Claudel et Jauffret de retour pour la rentrée !

Publié le par S.L.

A chaque retour des vacances, cette rentrée des livres nous fait un peu oublier notre véritable rentrée, ce retour au travail, aux jours moroses, aux feuilles qui tombent, à cette longue parenthèse avant le retour des beaux jours et des congés. Elle s'accompagne de toutes ces polémiques qui la font vivre, cette année Houellebecq et Nothomb, l'un exploitant des thèmes qui me sont chers - mais de quelle manière ! -, l'autre surfant sur l'avenir de toutes ces télé-réalités qui gangrènent le paysage télévisuel. Bref, la science-fiction fait du moins peau neuve en France avec ces deux auteurs ultra-médiatisés qui ont choisi de distiller ce genre quelque peu méprisé par l'intellegentsia française au coeur de la littérature générale. En fait, parmi cette floraison de romans, comme beaucoup, je me suis d'abord tournée vers ceux qui m'avaient déjà bluffée : Régis Jauffret avec Univers, univers (à noter qu'il a changé de cantine, quittant les éditions "Verticales" qui avaient bien joué leur rôle de dénicheurs de talent, pour entrer chez Gallimard, l'unique et l'impitoyable) et Philippe Claudel avec Les Ames grises (qui lui est resté fidèle à sa crèmerie), de retour avec deux petits romans.

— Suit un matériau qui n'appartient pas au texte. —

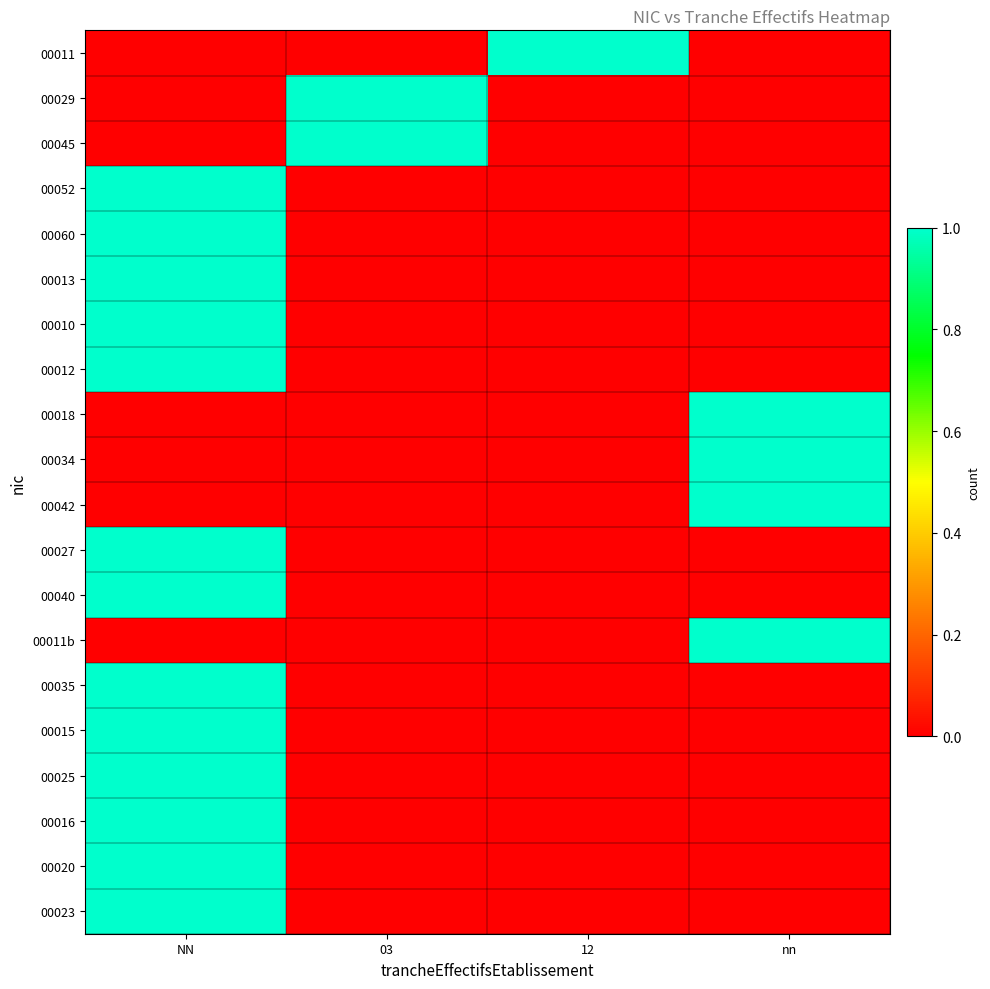

Reading left to right, list all the values displayed in this chart.

00011: NN=0	03=0	12=1	nn=0
00029: NN=0	03=1	12=0	nn=0
00045: NN=0	03=1	12=0	nn=0
00052: NN=1	03=0	12=0	nn=0
00060: NN=1	03=0	12=0	nn=0
00013: NN=1	03=0	12=0	nn=0
00010: NN=1	03=0	12=0	nn=0
00012: NN=1	03=0	12=0	nn=0
00018: NN=0	03=0	12=0	nn=1
00034: NN=0	03=0	12=0	nn=1
00042: NN=0	03=0	12=0	nn=1
00027: NN=1	03=0	12=0	nn=0
00040: NN=1	03=0	12=0	nn=0
00011b: NN=0	03=0	12=0	nn=1
00035: NN=1	03=0	12=0	nn=0
00015: NN=1	03=0	12=0	nn=0
00025: NN=1	03=0	12=0	nn=0
00016: NN=1	03=0	12=0	nn=0
00020: NN=1	03=0	12=0	nn=0
00023: NN=1	03=0	12=0	nn=0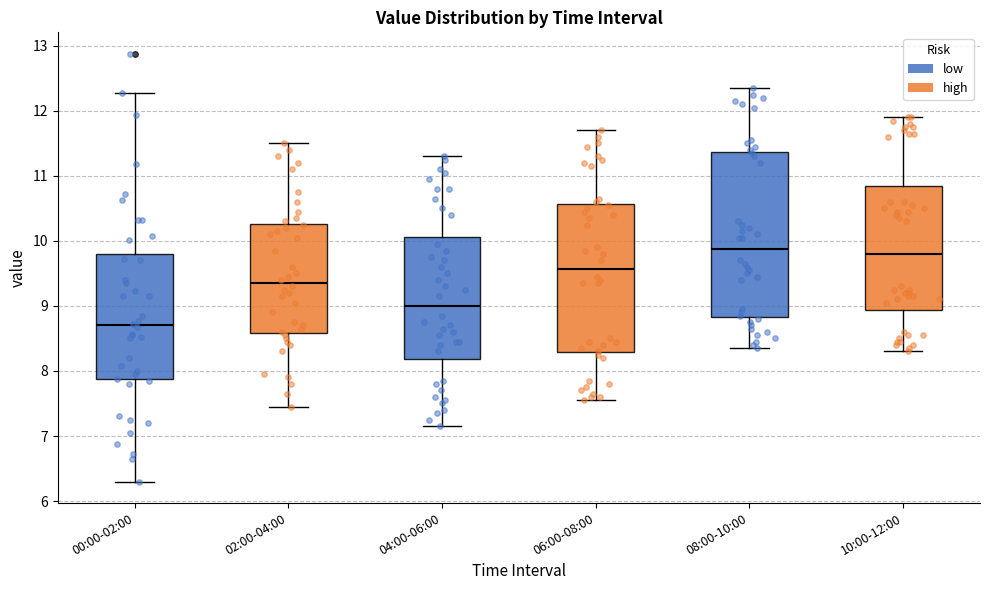

Comparing the boxes themselves (not the whiskers), which one is the tallest?

08:00-10:00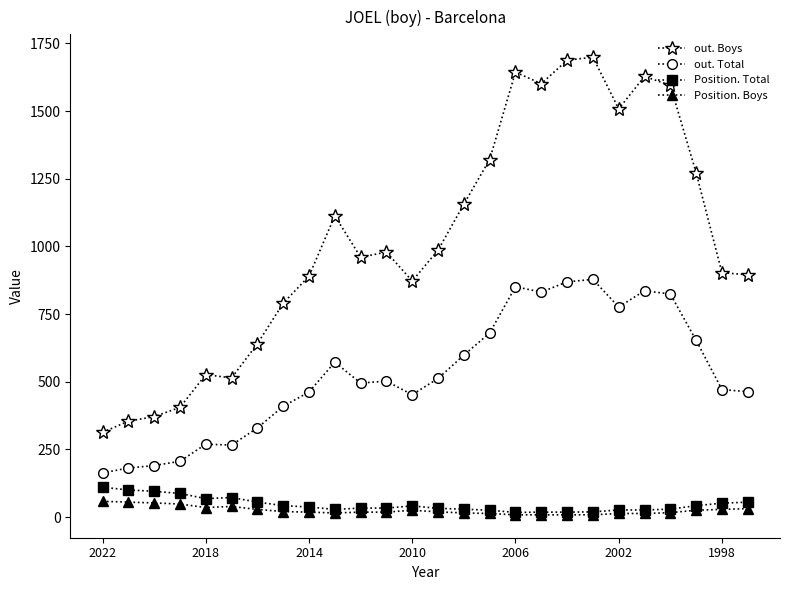

What is the greatest value displayed?

1699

*** Asiles de fous de Régis Jauffret 

Il vient de la quitter, sans préavis. Lâchement, il a envoyé son père à sa place, retournant dans le giron parental. Le père prend le prétexte d’un robinet à changer pour annoncer à la jeune femme la décision de son fils, dont il récupère non sans mal les affaires. Elle n’est qu’incompréhension, et, comme une harpie, harcèle de ses reproches tous les hommes qu’elle rencontre. Arrive la mère, frustrée de cette rupture qui s’est faite sans elle… Distillant un cynisme et un humour au vitriol qui m'avaient explosé à la figure dans « Univers, univers », Régis Jauffret remet le couvert avec l’histoire de cette séparation pleine de sarcasmes, avec cette fois un quatuor de voix aussi névrosées les unes que les autres. Un « asile de fous » moins enthousiasmant que le précédent, l’effet de déstabilisation dans les habitudes de lecture s’étant émoussé. Un roman qui dérange malgré tout, qui se démarque des autres, bien sûr. Un auteur à suivre.

*** La petite fille de Monsieur Linh de Philippe Claudel

Monsieur Linh vient de tout perdre, son pays, sa terre, sa famille massacrée par les bombes. De ce charnier seule a survécu sa petite-fille, âgée de quelques semaines, dont il ne se sépare jamais, docile et sage, attaché à elle comme à la prunelle de ses yeux. Pour la voir s’épanouir loin de tous ces mauvais souvenirs, ce petit vieillard chétif a embarqué pour un pays dont il ignore les coutumes et la langue. Hébergé dans un foyer de réfugiés, il fait alors la rencontre d’un gros gaillard, veuf. Jusqu’à leur nom, ils ne se comprendront jamais l’un l’autre, et c’est sans doute la douleur d’avoir tous deux perdu des êtres chers qui va les rapprocher… Touchant, sensible, ce roman fait l’économie de personnages, de noms de lieux, de descriptions, pour se concentrer sur la relation muette qui se noue entre deux hommes qui portent le deuil, entre un vieillard et sa petite-fille. Parfois, le lecteur peut se montrer dubitatif, mais le dénouement lui apportera tous les éclaircissements, et laissera son empreinte dans le souvenir de sa lecture. D’une facture simple et somme toute assez classique, ce court récit m'a assez émue, sans néanmoins me convaincre autant que "Les âmes grises".